• _YOUR ASSIGNMENT_:
Could you reproduce, word for word, the part of the APFS passage starting at "Apple’s APFS file" and stopping after "sometime in 2017."?

• _PROVIDED PASSAGE_:

Apple points out that APFS does not directly implement software RAID. Instead, APFS can be used with an Apple RAID volume to support RAID 0, RAID 1, and JBOD. Direct-attached hardware RAID solutions can be used with the new APFS file system too.
The guide shows that APFS supports 64-bit inode numbers, essentially meaning that the information associated with a stored file is now larger. AFPS also supports one nanosecond timestamp granularity, supports sparse files, provides an expansive block allocator, and has built-in crash protection so that updates don’t cause serious issues. APFS supports TRIM operations too, just as HFS+ does, which are issued asynchronously once space is reclaimed or files are deleted.
On the security front, APFS combines the Full Disk Encryption feature that was made available in OS X along with the individual file encryption feature introduced in iOS 4. Thus, according to Apple, customers can choose from a number of encryption models for each volume in a container: no encryption, single-key encryption, or multi-key encryption that relies on per-file keys for file data and a separate key for sensitive metadata. Apple’s encryption method, AES-XTS or AES-CBC, depends on the actual device.
Finally, Apple says that volumes formatted with APFS cannot be read on OS X 10.11 “Yosemite” or earlier. However, these volumes can be shared using the SMB network file sharing protocol. Developers will need to update their existing utilities if they want their programs and applications to support the new file system.
Apple’s APFS file system is now available as a Developer Preview in OS X 10.12. The company plans to roll out its new file storage technology sometime in 2017.

Saved data entries

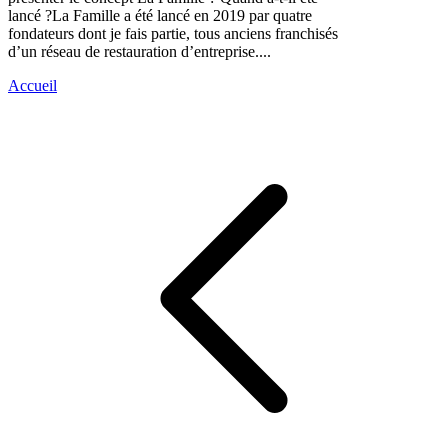
lancé ?La Famille a été lancé en 2019 par quatre
fondateurs dont je fais partie, tous anciens franchisés
d’un réseau de restauration d’entreprise....
Accueil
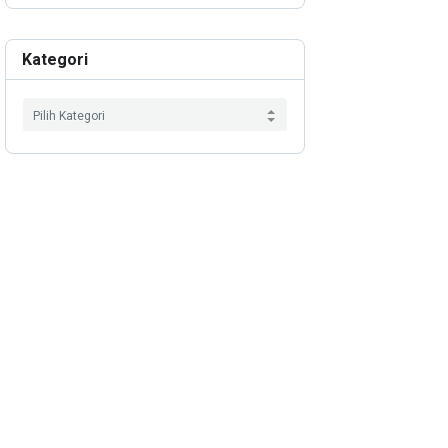
Kategori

• _WRITTEN SOLUTION_:
Apple’s APFS file system is now available as a Developer Preview in OS X 10.12. The company plans to roll out its new file storage technology sometime in 2017.